David Lebovitz’s Cocoa-Marzipan Pound Cake
Long before David Lebovitz became David Lebovitz, he wrote a little book–literally, it’s not even 8 x11–entitled The Great Book Of Chocolate. Within The Great Book Of Chocolate resides a recipe for Cocoa Marzipan Pound Cake.
Cocoa-Marzipan Pound Cake is full of ingredients that make it a resoundly unphotogenic brown: cocoa, almond paste, and sugar. These same ingredients also make the cake delicious: almond paste gives depth and a moist crumb, cocoa lends subtlety.
Unlike many desserts out there, Cocoa-Marzipan Pound Cake is pleasingly sweet without clobbering your taste buds or inducing sugar coma.

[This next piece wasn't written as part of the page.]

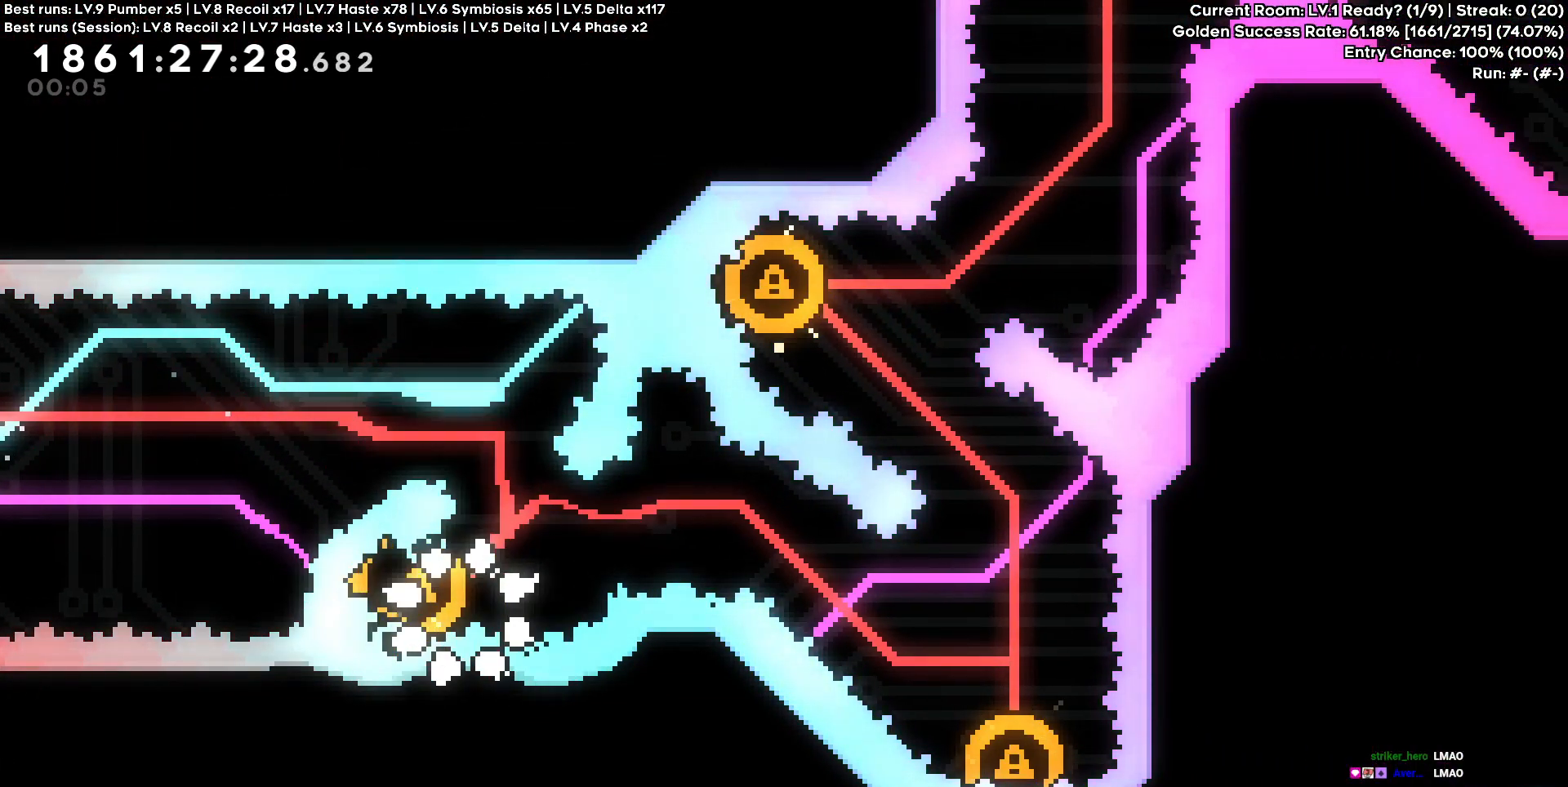
{"keys": [], "events": []}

Should the occasion demand a fancier cake, follow Lebovitz’s suggestion and make a syrup of Amaretto and honey. Drizzle this artfully over the cake, remembering to pour yourself a glass of Amaretto. No Amaretto in the cupboard? Shake confectioner’s sugar over the cake. No confectioner’s sugar? You need to go shopping.
Cocoa-Marzipan Pound Cake
From David Lebovitz’s The Great Book Of Chocolate
Yield: two 8 1/2×4 1/2 inch pound cakes
Baking time: about 45 minutes
7 ounces almond paste (see notes)
1 cup sugar
1/2 teaspoon almond extract
1 1/2 cups all-purpose flour
1/2 Dutch-process cocoa powder (I like Droste)
1 teaspoon baking powder
1/2 teaspoon salt
1/2 pound unsalted butter, at room temperature
4 large eggs, at room temperature
1/2 cup milk
Instructions
You will need either a stand or handheld mixer to bake this cake.
Preheat the oven to 325F
Butter and flour two 8 1/2 by 4 1/2 loaf pans
In a stand mixer fitted with the paddle attachment (or use a handheld mixer and a large bowl), mix the almond paste, almond extract, and sugar until almond paste breaks down and blends with sugar. This will happen quickly.
In a large bowl, sift flour, cocoa, baking powder, and salt. I hate sifting and use a large whisk instead.
Returning to the mixer, add butter, beating until mixture is fluffy. This can take 4-5 minutes. Scrape down sides of bowl with spatula if necessary.
Add eggs one at a time, allowing each to completely blend before adding the next. Scrape down bowl with spatula if necessary.
Stir in half the dry ingredients, scraping bowl with spatula if necessary. Add the milk, then add the remainding dry ingredients.
Divide batter evenly between pans. I find this easiest to do with a large metal spoon and a clean spatula.
Smooth tops of cakes and slide into oven.
Bake cakes for 45 minutes, or until a tester comes out clean.
Cool cakes on wire rack before turning out.
Lebovitz recommends wrapping cakes with plastic wrap and allowing them to rest overnight before slicing so flavors can develop.
Cakes will keep at room temperature, well wrapped, for three days. Double-wrapped, cakes may be frozen up to three months.
Variations:
Lebovitz suggests scattering 2/3 cup sliced almonds atop the unbaked cakes just before baking.
Lebovitz also offers a syrup for the finished cakes: Bring 2/3 cup Amaretto and 3 tablespoons honey to a boil. Pour over cakes before removing them from their respective pans.
I scattered confectioner’s sugar over the baked, cooled cakes. A little cocoa would vanish on the dark surface but taste good.
Notes:
Almond paste and marzipan are not the same foodstuff. Marzipan has more additives. You want pure almond paste. Odense brand, sold in 7-ounce tubes, is expensive but worth every penny. High-end markets sometimes sell almond paste in their chiller cases as well.
It’s crucial that your butter and eggs be at room temperature before you bake. There are scientific reasons for this. And my degree is in English. But I used to be a terrible baker, and one reason was I never gave butter adequate time to warm. Unless your kitchen is over 90F, take the butter out at least four hours before baking. Eggs must also be at room temperature; if you are concerned about egg safety, warm them by placing them in gently (!) heated water. Be careful not to cook them.
I used half-and-half, an American product comprised of half cream, half whole milk, instead of milk, and it worked fine.